Dengan pengunduran diri Mallard, maka jumlah perempuan di parlemen di Selandia Baru menjadi lebih banyak ketimbang laki-laki. Jumlah perempuan di parlemen tercatat sebanyak 60 orang, sedanhkan laki-laki sebanyak 59 orang.
“Meskipun ini adalah hari yang istimewa bagi saya, saya pikir ini bersejarah bagi Selandia Baru,” kata Peke-Mason kepada wartawan.
Menurut Inter-Parliamentary Union, tonggak tersebut menempatkan Selandia Baru menjadi salah satu negara yang tahun ini mengklaim setidaknya 50 persen perwakilan perempuan menduduki parlemen. Negara-negara yang mengklaim hal serupa termasuk Kuba, Meksiko, Nikaragua, Rwanda dan Uni Emirat Arab. Secara global, sekitar 26 persen anggota parlemen adalah perempuan.

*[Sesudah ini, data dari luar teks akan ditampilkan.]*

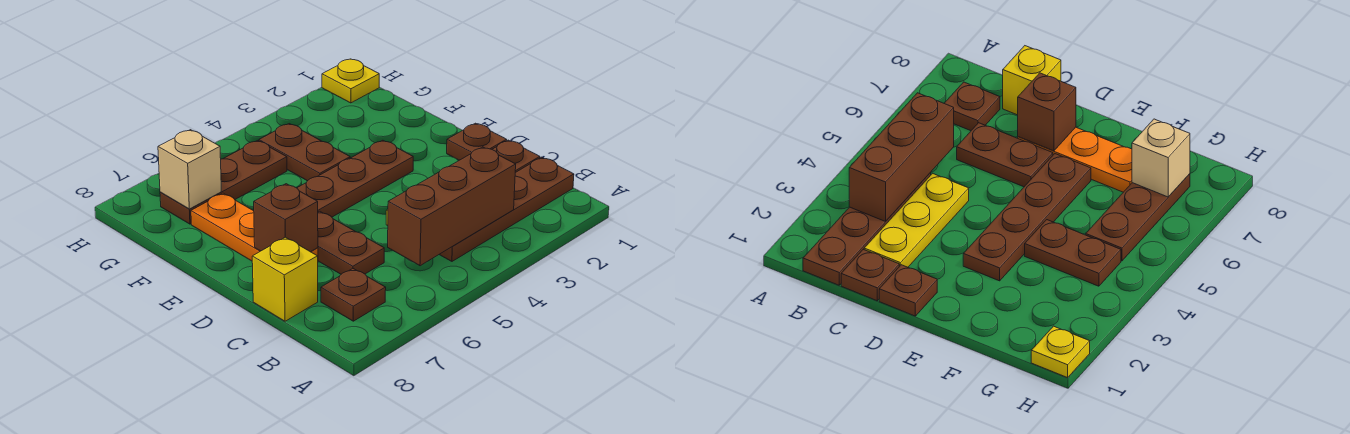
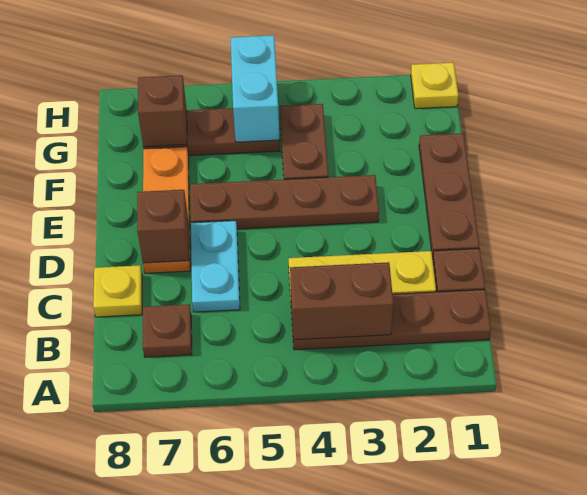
brown brick B3:B5 level 2 -> brown brick B3:B4 level 2
brown plate C6:D6 level 1 -> cyan plate C6:D6 level 1
yellow brick C8 level 1 -> yellow plate C8 level 1
brown plate D1 level 1 -> brown plate D1:F1 level 1
none -> cyan brick G5:H5 level 2
tan brick G7 level 2 -> brown brick G7 level 2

Selandia Baru memiliki sejarah representasi perempuan yang kuat di bidang politik. Pada 1893, Selandia Baru menjadi negara pertama yang mengizinkan perempuan untuk memilih. Perdana Menteri Jacinda Ardern saat ini adalah pemimpin wanita ketiga di negara itu. Saat ini perempuan juga memegang sejumlah peran penting lainnya di Selandia Baru, termasuk ketua hakim Mahkamah Agung Selandia Baru dan gubernur jenderal.
“Saya sangat senang putri saya tumbuh di negara, di mana perempuan terwakili secara setara dalam kehidupan publik adalah hal yang normal,” kata wakil pemimpin Partai Nasional yang konservatif, Nicola Willis.
Ardern memperingatkan, situasi bagi perempuan di banyak negara lain sedang genting. Jajak pendapat menunjukkan, partai-partai konservatif Selandia Baru, yang saat ini memiliki proporsi perempuan lebih rendah daripada pesaing mereka, siap untuk memperoleh keuntungan selama pemilihan umum tahun depan.
“Saat kita melangkah maju, rasanya seolah-olah kita menyaksikan begitu banyak perempuan mengalami kemunduran yang cepat dalam prosesnya,” kata Ardern.